Source localization, the inverse problem of information diffusion, shows fundamental importance for understanding social dynamics. While achieving notable progress, existing solutions are typically exposed to the risk of error accumulation, and require a large number of observations for effective inference. However, it is often impractical to obtain quantities of observations in real scenarios, highlighting the need for a transferable model with broad applicability. Recently, Riemannian geometry has demonstrated its effectiveness in information diffusion and offers guidance in knowledge transfer, but has yet to be explored in source localization. In light of the issues above, we propose to study transferable source localization from a fresh geometric perspective, and present a novel approach (Trace) on the Riemannian manifold.
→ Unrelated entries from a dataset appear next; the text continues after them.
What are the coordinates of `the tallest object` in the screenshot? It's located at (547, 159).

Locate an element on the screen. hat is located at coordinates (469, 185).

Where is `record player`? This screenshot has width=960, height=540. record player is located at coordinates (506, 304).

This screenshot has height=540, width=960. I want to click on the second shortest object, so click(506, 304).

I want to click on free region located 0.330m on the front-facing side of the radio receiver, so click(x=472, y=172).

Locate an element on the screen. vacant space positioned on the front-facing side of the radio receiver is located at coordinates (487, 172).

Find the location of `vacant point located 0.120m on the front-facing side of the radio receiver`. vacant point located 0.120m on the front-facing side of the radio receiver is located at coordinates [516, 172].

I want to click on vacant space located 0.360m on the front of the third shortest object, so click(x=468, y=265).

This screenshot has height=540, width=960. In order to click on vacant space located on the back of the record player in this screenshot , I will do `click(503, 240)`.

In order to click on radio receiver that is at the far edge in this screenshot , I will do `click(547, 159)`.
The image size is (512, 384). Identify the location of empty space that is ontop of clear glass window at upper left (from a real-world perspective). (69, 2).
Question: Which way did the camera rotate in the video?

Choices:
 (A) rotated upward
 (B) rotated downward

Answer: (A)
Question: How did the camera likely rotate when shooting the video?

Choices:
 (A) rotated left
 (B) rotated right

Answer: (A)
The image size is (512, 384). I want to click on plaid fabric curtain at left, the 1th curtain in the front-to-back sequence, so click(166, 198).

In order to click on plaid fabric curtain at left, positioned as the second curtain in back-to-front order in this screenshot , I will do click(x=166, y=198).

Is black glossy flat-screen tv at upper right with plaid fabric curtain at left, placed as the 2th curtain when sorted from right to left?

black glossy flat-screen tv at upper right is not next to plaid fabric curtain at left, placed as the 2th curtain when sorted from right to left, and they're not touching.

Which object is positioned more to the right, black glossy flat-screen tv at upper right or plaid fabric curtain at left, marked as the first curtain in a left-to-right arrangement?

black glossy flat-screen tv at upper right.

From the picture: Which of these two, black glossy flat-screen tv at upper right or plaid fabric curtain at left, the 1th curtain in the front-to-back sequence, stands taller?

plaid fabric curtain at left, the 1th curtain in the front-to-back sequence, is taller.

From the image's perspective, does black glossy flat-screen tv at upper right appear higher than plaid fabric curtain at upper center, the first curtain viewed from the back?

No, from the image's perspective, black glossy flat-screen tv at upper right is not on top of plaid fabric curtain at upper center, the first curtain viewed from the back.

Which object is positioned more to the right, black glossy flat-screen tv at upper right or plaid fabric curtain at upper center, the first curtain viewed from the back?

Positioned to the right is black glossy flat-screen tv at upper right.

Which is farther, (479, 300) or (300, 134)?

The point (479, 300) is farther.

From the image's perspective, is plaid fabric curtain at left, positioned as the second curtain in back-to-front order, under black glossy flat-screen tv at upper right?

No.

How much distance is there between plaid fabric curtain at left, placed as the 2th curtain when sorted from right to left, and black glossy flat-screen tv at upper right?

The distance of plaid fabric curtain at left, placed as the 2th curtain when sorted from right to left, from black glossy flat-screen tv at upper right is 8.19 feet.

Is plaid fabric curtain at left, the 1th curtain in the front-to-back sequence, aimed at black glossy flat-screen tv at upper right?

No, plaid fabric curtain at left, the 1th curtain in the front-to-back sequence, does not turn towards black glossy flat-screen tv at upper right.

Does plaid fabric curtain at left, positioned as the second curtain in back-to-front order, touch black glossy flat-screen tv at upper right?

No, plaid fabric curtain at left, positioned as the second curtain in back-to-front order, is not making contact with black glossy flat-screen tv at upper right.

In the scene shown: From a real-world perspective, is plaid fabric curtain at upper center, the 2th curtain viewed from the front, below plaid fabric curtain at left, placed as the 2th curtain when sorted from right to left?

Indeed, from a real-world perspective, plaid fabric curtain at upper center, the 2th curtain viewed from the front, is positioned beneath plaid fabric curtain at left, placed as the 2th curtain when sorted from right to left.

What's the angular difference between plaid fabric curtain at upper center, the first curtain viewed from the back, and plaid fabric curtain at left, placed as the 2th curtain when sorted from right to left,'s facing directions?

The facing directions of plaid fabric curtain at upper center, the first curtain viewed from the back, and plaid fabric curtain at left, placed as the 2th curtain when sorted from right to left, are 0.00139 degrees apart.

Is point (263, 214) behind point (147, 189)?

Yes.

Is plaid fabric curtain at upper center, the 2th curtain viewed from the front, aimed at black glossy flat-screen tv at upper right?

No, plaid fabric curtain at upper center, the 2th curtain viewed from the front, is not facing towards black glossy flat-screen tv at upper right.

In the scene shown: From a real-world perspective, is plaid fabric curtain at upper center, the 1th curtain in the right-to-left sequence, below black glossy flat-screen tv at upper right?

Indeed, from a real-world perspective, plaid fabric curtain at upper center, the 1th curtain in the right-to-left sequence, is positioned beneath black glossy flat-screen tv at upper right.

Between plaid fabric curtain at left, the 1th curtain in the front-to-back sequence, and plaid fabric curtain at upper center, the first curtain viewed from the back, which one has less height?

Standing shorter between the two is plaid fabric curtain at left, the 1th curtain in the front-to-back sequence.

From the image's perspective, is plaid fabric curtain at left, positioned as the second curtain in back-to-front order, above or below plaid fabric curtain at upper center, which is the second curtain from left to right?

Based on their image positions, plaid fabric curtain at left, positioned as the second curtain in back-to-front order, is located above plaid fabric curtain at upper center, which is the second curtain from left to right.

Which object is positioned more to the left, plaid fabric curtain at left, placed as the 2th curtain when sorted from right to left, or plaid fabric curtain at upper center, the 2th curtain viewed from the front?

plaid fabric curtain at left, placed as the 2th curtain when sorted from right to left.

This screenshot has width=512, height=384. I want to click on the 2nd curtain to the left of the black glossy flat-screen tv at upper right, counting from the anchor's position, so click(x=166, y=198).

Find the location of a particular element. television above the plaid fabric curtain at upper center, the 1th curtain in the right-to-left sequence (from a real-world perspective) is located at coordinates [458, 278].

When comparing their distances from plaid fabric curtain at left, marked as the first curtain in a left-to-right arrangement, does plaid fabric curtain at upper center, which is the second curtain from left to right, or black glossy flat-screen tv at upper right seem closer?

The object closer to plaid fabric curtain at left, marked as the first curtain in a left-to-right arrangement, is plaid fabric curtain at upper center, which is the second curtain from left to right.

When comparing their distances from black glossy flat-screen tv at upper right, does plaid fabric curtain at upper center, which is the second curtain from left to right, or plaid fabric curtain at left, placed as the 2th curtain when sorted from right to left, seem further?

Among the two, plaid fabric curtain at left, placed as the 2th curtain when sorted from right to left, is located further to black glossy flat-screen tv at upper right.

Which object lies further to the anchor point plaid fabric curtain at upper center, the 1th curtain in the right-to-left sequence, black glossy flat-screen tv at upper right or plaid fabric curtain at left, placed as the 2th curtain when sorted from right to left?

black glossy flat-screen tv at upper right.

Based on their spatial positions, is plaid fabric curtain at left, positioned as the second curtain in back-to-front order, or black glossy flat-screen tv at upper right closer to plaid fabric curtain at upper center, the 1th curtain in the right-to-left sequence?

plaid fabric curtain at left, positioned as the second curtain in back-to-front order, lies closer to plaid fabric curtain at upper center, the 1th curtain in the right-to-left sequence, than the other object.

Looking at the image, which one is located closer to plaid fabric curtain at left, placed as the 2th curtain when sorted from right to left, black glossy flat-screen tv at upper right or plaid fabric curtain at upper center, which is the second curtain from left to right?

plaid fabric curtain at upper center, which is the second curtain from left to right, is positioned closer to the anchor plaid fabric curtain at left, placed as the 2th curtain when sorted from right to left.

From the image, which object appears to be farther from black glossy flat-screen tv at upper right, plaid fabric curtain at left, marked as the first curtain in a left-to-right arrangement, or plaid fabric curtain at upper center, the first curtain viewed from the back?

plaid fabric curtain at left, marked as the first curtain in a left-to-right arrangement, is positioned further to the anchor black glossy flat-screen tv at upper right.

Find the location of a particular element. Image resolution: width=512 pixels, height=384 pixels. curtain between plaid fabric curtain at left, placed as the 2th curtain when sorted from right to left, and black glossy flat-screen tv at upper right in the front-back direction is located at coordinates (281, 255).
Concretely, we establish a structural Schrodinger bridge to directly model the map between source and final distributions, where a functional curvature, encapsulating the graph structure, is formulated to govern the Schrodinger bridge and facilitate domain adaptation. Furthermore, we design a simple yet effective learning algorithm for Riemannian Schrodinger bridges (geodesics bridge matching) in which we prove the optimal projection holds for Riemannian measure so that the expensive iterative procedure is avoided. Extensive experiments demonstrate the effectiveness and transferability of Trace on both synthetic and real datasets.